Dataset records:
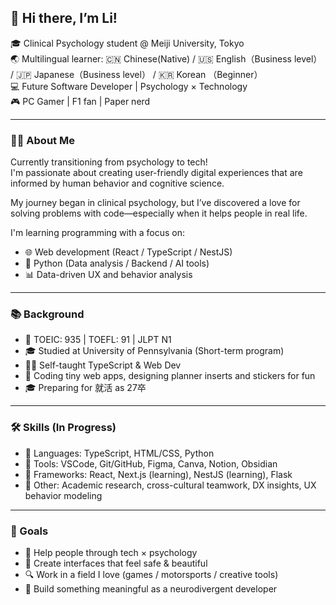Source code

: ## 👋 Hi there, I’m Li!

🎓 Clinical Psychology student @ Meiji University, Tokyo  
🌏 Multilingual learner: 🇨🇳 Chinese(Native) / 🇺🇸 English（Business level） / 🇯🇵 Japanese（Business level） / 🇰🇷 Korean （Beginner）  
💻 Future Software Developer | Psychology × Technology  
🎮 PC Gamer | F1 fan | Paper nerd  


---


### 👩‍💻 About Me

Currently transitioning from psychology to tech!  
I'm passionate about creating user-friendly digital experiences that are informed by human behavior and cognitive science.

My journey began in clinical psychology, but I’ve discovered a love for solving problems with code—especially when it helps people in real life.

I'm learning programming with a focus on:
- 🌐 Web development (React / TypeScript / NestJS)
- 🐍 Python (Data analysis / Backend / AI tools)
- 📊 Data-driven UX and behavior analysis


---


### 📚 Background  

- 📘 TOEIC: 935 | TOEFL: 91 | JLPT N1  
- 🎓 Studied at University of Pennsylvania (Short-term program)  
- 👩‍💻 Self-taught TypeScript & Web Dev  
- 💾 Coding tiny web apps, designing planner inserts and stickers for fun  
- 🎓 Preparing for 就活 as 27卒  


---


### 🛠 Skills (In Progress)

- 💬 Languages: TypeScript, HTML/CSS, Python
- 🧰 Tools: VSCode, Git/GitHub, Figma, Canva, Notion, Obsidian  
- 🔧 Frameworks: React, Next.js (learning), NestJS (learning), Flask  
- 🧠 Other: Academic research, cross-cultural teamwork, DX insights, UX behavior modeling


---


### 🧡 Goals  

- 🤝 Help people through tech × psychology  
- 🎨 Create interfaces that feel safe & beautiful  
- 🔍 Work in a field I love (games / motorsports / creative tools)  
- 🧸 Build something meaningful as a neurodivergent developer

### Exercise goal
Transcribe all of the entries word for word, but skip any pictures they contain.

### Exercise solution
Source code

: ## 👋 Hi there, I’m Li!

🎓 Clinical Psychology student @ Meiji University, Tokyo  
🌏 Multilingual learner: 🇨🇳 Chinese(Native) / 🇺🇸 English（Business level） / 🇯🇵 Japanese（Business level） / 🇰🇷 Korean （Beginner）  
💻 Future Software Developer | Psychology × Technology  
🎮 PC Gamer | F1 fan | Paper nerd  


---


### 👩‍💻 About Me

Currently transitioning from psychology to tech!  
I'm passionate about creating user-friendly digital experiences that are informed by human behavior and cognitive science.

My journey began in clinical psychology, but I’ve discovered a love for solving problems with code—especially when it helps people in real life.

I'm learning programming with a focus on:
- 🌐 Web development (React / TypeScript / NestJS)
- 🐍 Python (Data analysis / Backend / AI tools)
- 📊 Data-driven UX and behavior analysis


---


### 📚 Background  

- 📘 TOEIC: 935 | TOEFL: 91 | JLPT N1  
- 🎓 Studied at University of Pennsylvania (Short-term program)  
- 👩‍💻 Self-taught TypeScript & Web Dev  
- 💾 Coding tiny web apps, designing planner inserts and stickers for fun  
- 🎓 Preparing for 就活 as 27卒  


---


### 🛠 Skills (In Progress)

- 💬 Languages: TypeScript, HTML/CSS, Python
- 🧰 Tools: VSCode, Git/GitHub, Figma, Canva, Notion, Obsidian  
- 🔧 Frameworks: React, Next.js (learning), NestJS (learning), Flask  
- 🧠 Other: Academic research, cross-cultural teamwork, DX insights, UX behavior modeling


---


### 🧡 Goals  

- 🤝 Help people through tech × psychology  
- 🎨 Create interfaces that feel safe & beautiful  
- 🔍 Work in a field I love (games / motorsports / creative tools)  
- 🧸 Build something meaningful as a neurodivergent developer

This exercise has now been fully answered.